Nurses choose the area of nursing they want to work in for many reasons. Sometimes, though, they choose the patients they want to treat because the disease affecting the patients also affected their family in some way. That’s exactly what happened with Melisa Fincher, RN, charge nurse at Black Bear Lodge (BBL) in Cleveland, Georgia.
“I personally chose to work with these types of patients due to my family being affected many times by addiction. My husband has also been in recovery for 12 years from addiction,” says Fincher.
Fincher took time to answer our questions about her line of work. What follows is an edited version of our Q&A.
As a nurse who specifically deals with patients going through opioid withdrawal, what does your job entail? What do you do on a daily basis?
I do daily nursing assessments of patients in withdrawal to include vital signs, withdrawal assessments such as (CIWA/COWS), AIMS assessments, pain assessment, and assessment of patient’s emotional state. I give patient detox medications, regularly scheduled mental health meds, and regular medical medications. I do admission assessments on new admission of patients coming off the streets in active addiction. I discharge patients to home and educate patients on their discharge medication regimen. I provide ongoing education with my patients about their disease processes and recovery.
What ages of patients do you work with?
BBL treats patients of all ages above 18 years of age.
What are the biggest challenges of your job?
Helping patients get through the physical and mental challenges that detox from opiates and other drugs and alcohol cause them to go through. They often come across as angry and unappreciative, when in reality they are just so sick they can barely stand. The emotional dysregulation that a person goes through when in detox can be very difficult to deal with. And one of the biggest challenges is when a patient isn’t quite ready to do the work that it takes in recovery and then wants to leave against clinical advice. It is very difficult to see a patient leave before their treatment is complete because I know where the life of addiction is going to lead them back to if left untreated.

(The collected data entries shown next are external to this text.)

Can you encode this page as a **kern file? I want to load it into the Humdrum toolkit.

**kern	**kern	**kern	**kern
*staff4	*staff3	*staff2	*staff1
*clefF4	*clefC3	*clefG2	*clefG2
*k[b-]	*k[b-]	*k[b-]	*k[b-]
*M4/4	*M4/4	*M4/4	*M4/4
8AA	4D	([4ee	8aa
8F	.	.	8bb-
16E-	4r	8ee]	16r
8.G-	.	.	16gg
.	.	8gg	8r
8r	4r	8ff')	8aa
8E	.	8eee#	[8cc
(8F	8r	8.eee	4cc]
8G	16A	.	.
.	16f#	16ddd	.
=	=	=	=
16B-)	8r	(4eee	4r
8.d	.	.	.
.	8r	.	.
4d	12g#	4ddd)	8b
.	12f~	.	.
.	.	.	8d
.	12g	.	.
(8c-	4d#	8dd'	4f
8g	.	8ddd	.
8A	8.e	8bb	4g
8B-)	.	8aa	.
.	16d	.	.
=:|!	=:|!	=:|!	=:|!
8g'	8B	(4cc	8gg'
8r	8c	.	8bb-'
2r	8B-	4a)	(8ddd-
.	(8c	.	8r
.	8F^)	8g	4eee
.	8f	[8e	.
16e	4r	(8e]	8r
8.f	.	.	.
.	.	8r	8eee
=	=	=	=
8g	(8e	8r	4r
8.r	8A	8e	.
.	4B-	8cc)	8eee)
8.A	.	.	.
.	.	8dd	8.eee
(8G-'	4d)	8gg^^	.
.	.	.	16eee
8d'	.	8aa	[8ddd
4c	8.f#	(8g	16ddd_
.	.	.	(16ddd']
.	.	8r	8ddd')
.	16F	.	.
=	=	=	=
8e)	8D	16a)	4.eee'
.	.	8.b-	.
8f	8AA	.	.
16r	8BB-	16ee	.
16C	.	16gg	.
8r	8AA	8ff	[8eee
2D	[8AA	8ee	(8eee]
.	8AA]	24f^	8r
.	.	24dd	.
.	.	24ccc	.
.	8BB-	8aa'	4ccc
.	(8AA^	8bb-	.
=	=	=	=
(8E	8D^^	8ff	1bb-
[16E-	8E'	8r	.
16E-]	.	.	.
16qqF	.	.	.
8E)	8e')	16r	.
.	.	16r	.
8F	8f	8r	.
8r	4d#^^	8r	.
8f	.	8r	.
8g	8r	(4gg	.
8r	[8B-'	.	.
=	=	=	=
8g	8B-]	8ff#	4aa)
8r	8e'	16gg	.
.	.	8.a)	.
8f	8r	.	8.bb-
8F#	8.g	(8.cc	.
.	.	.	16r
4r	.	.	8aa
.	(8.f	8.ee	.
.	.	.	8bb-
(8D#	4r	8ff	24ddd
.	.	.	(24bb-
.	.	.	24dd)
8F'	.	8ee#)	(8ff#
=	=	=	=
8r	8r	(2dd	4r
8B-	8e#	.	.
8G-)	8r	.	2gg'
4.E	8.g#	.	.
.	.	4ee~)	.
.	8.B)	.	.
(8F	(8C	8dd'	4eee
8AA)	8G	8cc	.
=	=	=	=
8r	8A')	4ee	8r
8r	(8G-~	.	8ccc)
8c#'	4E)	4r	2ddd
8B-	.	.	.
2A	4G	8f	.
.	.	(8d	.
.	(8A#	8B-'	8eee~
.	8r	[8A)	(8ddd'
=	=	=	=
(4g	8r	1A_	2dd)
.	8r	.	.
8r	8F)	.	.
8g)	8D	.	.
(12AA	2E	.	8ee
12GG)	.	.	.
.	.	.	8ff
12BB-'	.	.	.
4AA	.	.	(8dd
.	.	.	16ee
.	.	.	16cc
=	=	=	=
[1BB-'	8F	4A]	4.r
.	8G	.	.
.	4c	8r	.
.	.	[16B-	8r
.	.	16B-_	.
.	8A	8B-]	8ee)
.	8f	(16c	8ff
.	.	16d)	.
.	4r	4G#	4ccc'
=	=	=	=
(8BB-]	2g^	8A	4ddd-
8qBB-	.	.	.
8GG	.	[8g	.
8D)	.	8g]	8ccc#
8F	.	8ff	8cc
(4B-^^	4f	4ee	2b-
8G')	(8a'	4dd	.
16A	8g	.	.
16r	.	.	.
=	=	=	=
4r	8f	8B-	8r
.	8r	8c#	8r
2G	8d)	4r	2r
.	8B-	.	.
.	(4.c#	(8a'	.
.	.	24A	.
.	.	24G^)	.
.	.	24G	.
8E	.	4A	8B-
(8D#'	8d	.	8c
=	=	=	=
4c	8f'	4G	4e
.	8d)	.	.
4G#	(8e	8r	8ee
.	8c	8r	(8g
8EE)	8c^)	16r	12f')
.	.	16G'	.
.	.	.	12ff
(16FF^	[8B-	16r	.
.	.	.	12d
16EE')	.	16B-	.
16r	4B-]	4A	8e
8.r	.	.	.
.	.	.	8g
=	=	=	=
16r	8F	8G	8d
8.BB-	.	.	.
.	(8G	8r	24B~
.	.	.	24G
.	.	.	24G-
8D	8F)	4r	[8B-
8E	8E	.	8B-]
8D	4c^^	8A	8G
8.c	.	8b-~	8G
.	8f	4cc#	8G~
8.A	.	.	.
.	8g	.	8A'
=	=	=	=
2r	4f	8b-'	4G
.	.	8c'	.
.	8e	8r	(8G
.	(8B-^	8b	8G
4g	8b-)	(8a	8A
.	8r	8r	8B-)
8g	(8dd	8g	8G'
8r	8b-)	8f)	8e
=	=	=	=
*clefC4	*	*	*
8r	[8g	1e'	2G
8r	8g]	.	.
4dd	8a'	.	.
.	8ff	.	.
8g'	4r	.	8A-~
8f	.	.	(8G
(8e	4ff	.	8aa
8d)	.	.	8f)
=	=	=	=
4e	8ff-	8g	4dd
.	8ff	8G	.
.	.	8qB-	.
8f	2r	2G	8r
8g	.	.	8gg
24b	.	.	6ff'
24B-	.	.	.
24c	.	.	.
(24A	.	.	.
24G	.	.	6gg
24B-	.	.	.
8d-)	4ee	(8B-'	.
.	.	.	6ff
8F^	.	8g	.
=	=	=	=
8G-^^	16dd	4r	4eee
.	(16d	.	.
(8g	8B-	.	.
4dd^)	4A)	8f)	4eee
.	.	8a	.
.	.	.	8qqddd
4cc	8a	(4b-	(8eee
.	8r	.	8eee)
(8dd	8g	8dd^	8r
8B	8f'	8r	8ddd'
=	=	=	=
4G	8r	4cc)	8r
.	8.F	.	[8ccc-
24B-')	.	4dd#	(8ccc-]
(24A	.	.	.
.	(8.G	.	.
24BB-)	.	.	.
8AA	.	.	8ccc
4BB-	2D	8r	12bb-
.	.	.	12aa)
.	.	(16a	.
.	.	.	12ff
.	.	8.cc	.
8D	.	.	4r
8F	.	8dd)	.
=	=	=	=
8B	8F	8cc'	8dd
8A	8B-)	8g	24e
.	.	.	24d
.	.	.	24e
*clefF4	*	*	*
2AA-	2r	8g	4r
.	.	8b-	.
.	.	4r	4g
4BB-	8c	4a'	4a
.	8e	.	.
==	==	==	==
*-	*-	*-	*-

What are the greatest rewards?
There is nothing like seeing a person leave BBL healthy and happy again after most of the world has seemingly given up on them and most of the time they have given up on themselves. It is amazing to see them have hope again and to hear stories of how their families have been restored and how they have become productive members of society again.
What would you say to someone considering this type of nursing work?
Addiction is real, and it is a disease process that needs to be treated just like any other diseases of the body that we treat. Leave any preconceived ideas or prejudices about addiction being a “choice” at the door or don’t choose working in addiction medicine. Be ready to face some of the most challenging, but most rewarding times of your career.